# [ACTIVITIES]
#1 Answer these questions using the 1951 International League season summary:
(a) How many games were on each team's schedule?
(b) Who was named season MVP, and for which team did he play?
(c) Which club did the Baltimore Orioles begin an affiliation with?
#2 Write out the part of the 1951 International League season summary from "The 1951 International" to "for the post-season." without any changes.

# [EXCERPT TO READ]
☆ ☆ ☆ ☆ ☆ ☆ ☆

- League: International League
- Sport: Baseball
- Duration: April 18 – September 21
- Games: 154
- Teams: 8

Regular season
- Season MVP: Archie Wilson, Buffalo Bisons

Governors' Cup Playoffs
- League champions: Montreal Royals
- Runners-up: Syracuse Chiefs

IL seasons
- ← 19501952 →

= 1951 International League season =

The 1951 International League was a Class AAA baseball season played between April 18 and September 21. Eight teams played a 154-game schedule, with the top four teams qualifying for the post-season.

The Montreal Royals won the Governors' Cup, defeating the Syracuse Chiefs in the final round of the playoffs.

==Team changes==
- The Jersey City Giants relocated to Ottawa, Ontario and became the Ottawa Giants and would remain affiliated with the New York Giants.
- The Baltimore Orioles ended their affiliation with the St. Louis Browns and began an affiliation with the Philadelphia Phillies.

☆ ☆ ☆ ☆ ☆ ☆ ☆

# [GIVEN INFORMATION]
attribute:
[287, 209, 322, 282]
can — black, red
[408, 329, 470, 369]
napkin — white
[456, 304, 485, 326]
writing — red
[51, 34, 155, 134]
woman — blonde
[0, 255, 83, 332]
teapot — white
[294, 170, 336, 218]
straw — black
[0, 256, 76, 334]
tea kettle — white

☆ ☆ ☆ ☆ ☆ ☆ ☆

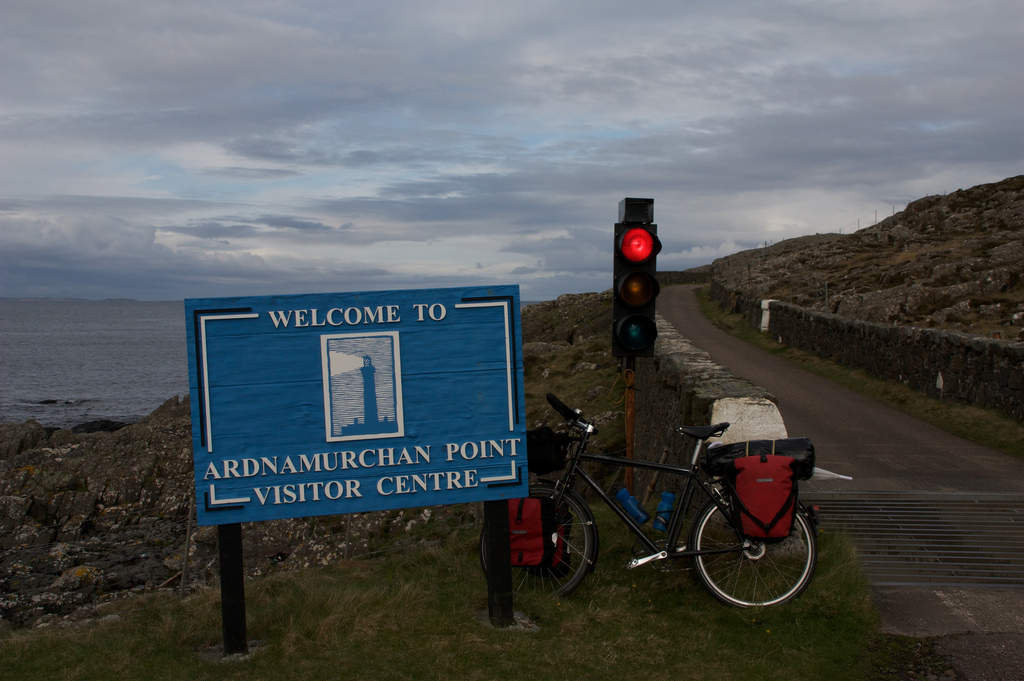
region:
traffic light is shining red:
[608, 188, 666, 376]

☆ ☆ ☆ ☆ ☆ ☆ ☆

# [ANSWER SECTION]
#1
(a) 154 games
(b) Archie Wilson, Buffalo Bisons
(c) The Philadelphia Phillies

#2
The 1951 International League was a Class AAA baseball season played between April 18 and September 21. Eight teams played a 154-game schedule, with the top four teams qualifying for the post-season.